Several clubs – including FK Riga, who were playing in the Intertoto Cup this time last year – have simply folded. Others merged. There being few fans, none were mourned. Indeed, of the nine teams in the Virsliga this season (one less than last year), three are less than four years old.
Public interest in football re-mains pathetically low. A new football stadium opened in Daugavpils with much pomp at the start of the 2008 season. The capacity of just 500 seats (in a city with a population of 110,000 – bigger than Blackburn or Oldham) indicates the owner’s ambitions. Indeed, total attendance for the 143 top-flight games in the 2008 season was 75,142, less than the capacity of Old Trafford. Average attendance was just 530 (down from a peak of 712 in 2006), although even this figure is inflated due to the habit rounding up attendance numbers.
Only now, with the collapse in sponsorship, have clubs started discussing ways of increasing attendances.

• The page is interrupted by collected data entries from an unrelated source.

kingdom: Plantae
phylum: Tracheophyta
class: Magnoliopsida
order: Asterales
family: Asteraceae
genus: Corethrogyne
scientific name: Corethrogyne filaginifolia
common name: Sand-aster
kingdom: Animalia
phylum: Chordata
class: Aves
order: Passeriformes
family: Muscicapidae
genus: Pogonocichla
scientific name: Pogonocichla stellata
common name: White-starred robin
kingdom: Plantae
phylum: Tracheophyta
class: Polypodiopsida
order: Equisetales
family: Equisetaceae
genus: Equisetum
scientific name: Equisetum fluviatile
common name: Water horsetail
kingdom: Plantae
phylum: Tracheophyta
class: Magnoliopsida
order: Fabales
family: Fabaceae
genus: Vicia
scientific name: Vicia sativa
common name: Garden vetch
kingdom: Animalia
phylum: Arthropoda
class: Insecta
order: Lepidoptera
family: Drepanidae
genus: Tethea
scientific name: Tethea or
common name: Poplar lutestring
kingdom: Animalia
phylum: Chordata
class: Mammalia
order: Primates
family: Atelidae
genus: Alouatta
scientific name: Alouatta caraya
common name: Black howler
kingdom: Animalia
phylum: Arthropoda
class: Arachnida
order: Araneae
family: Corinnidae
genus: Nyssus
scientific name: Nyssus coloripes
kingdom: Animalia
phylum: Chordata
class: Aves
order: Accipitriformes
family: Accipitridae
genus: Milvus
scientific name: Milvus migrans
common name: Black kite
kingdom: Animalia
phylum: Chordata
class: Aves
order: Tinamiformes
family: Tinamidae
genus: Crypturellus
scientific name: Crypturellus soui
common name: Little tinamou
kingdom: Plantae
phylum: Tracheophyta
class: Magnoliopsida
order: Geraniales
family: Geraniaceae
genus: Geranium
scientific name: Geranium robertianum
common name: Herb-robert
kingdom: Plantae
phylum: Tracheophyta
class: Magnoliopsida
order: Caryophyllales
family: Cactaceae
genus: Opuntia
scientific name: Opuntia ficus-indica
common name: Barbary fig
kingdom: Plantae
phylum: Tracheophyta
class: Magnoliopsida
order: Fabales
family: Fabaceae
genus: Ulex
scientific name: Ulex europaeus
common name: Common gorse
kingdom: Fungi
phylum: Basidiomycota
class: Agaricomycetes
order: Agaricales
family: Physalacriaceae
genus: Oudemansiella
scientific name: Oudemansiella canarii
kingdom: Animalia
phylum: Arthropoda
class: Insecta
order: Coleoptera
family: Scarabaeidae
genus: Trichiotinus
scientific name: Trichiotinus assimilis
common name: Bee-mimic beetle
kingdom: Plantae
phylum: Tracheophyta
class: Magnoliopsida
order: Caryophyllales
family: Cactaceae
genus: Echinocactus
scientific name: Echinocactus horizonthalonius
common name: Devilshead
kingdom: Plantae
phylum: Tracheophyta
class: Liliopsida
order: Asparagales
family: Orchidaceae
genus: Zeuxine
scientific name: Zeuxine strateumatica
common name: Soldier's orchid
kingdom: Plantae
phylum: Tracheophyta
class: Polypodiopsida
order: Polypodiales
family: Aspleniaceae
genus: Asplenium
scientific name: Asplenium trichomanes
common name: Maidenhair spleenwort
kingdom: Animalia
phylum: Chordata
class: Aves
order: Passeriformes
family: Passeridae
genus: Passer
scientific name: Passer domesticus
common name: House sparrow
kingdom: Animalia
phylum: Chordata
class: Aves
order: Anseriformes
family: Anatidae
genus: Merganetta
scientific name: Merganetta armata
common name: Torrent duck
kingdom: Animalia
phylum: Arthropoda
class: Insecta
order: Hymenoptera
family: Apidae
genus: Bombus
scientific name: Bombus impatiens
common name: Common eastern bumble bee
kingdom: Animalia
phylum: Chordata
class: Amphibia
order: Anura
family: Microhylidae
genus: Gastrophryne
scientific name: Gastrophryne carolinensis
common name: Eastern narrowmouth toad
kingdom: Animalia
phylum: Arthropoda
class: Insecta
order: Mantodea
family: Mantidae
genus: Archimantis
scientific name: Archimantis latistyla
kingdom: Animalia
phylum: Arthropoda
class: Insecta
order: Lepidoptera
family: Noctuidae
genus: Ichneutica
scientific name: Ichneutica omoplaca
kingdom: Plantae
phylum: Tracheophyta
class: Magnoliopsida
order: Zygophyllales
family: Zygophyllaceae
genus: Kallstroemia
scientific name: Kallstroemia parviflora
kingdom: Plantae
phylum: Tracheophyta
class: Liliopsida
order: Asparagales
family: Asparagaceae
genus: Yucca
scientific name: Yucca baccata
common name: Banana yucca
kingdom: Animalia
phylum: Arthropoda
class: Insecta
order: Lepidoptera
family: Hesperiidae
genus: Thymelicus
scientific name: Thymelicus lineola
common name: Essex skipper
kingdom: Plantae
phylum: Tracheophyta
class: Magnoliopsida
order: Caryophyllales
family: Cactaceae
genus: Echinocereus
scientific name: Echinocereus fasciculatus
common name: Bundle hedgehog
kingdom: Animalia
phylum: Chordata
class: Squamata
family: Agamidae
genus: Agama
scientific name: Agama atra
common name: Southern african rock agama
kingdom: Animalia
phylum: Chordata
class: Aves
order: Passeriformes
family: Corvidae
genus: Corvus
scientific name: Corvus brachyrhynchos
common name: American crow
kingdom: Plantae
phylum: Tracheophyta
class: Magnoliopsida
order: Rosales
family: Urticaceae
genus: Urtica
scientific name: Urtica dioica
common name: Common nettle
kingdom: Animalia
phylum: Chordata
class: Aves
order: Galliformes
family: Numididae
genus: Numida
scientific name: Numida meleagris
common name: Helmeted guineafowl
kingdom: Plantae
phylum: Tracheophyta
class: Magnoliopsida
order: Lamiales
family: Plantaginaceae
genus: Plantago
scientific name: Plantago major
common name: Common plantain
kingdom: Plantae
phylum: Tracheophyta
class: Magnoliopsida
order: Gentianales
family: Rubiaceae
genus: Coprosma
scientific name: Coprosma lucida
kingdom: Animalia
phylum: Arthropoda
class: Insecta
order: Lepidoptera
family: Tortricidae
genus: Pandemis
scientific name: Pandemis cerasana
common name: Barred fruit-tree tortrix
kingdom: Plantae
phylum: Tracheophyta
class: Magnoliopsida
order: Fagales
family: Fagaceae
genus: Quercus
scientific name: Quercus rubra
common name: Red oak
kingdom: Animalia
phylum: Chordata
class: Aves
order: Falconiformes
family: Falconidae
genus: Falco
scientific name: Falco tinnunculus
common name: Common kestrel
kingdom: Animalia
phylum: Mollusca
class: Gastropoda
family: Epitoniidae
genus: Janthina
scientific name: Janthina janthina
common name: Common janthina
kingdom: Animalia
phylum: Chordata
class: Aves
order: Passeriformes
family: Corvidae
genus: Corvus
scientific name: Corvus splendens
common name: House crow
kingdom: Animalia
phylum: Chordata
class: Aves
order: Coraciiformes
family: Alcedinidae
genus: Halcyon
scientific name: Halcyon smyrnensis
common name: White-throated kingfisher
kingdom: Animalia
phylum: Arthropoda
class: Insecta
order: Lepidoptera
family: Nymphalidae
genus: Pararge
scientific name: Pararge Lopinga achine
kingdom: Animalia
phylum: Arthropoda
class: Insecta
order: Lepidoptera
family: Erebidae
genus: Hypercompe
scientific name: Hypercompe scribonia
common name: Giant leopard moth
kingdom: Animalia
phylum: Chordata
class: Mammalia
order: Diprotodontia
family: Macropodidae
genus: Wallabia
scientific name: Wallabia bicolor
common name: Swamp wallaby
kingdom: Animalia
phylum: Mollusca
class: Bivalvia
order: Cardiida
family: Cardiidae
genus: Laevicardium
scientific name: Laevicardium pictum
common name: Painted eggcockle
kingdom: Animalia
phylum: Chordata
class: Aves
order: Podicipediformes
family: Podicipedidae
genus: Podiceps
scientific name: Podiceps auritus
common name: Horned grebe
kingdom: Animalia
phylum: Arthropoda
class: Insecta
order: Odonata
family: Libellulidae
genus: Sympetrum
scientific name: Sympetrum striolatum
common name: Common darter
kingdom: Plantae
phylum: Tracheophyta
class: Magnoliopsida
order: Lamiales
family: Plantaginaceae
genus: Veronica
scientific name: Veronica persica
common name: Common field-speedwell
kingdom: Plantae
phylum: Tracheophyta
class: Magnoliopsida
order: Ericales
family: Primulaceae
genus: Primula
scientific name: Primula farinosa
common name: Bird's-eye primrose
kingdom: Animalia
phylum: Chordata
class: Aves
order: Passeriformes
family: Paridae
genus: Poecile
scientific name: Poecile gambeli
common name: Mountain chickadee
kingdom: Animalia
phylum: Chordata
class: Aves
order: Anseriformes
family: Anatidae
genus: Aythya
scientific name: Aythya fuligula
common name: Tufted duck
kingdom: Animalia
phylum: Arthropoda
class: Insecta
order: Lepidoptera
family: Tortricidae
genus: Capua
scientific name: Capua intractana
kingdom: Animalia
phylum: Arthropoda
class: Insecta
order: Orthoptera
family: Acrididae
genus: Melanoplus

The dearth of ideas is indicated by FK Skonto owners’ suggestion that attendances might be increased by giving more playing time to youngsters, who would then encourage their friends and families to attend games. However, rather than playing youngsters, impoverished clubs are searching ever farther for cheap talent – Dinaburg Daugavpils signed two 18-year-old North Korean Under-21 internationals at the start of the season.
A journalist argued that returning migrant workers from Ireland and Britain may bring back the British football atmosphere and fan culture. Judging by the smashed Burberry-clad brute who spent much of a recent international against Denmark standing, yelling incomprehensible insults and waving two fingers at the visiting fans, this might not be entirely positive.
It was not supposed to be like this. Just a half-decade ago, the national team had stylishly qualified for Euro 2004, and managed to achieve its aim – of not being an utter embarrassment – by scoring a goal (in a 2‑1 defeat to the Czech Republic in the opening game) and gaining a point (in a tense 0‑0 draw with Germany). Latvian footballers were playing in the English Premier League and being snapped up by ambitious Russian clubs. These days, the players are back playing in Latvia, or have settled for Inter Baku (Azerbaijan) and Inverness, rather than Dynamo Kiev and Arsenal.
The only bright spot is the national team. The return of Latvia’s successful coach Andrejs Starkovs has led to the renewal of 2004’s ferocious brand of all-out, high tempo football. Back-to-back wins in March left Latvia just three points from the top of their group table, and dreaming of South Africa. Mind you, even if Latvia qualify there won’t be too many fans able to afford the trip.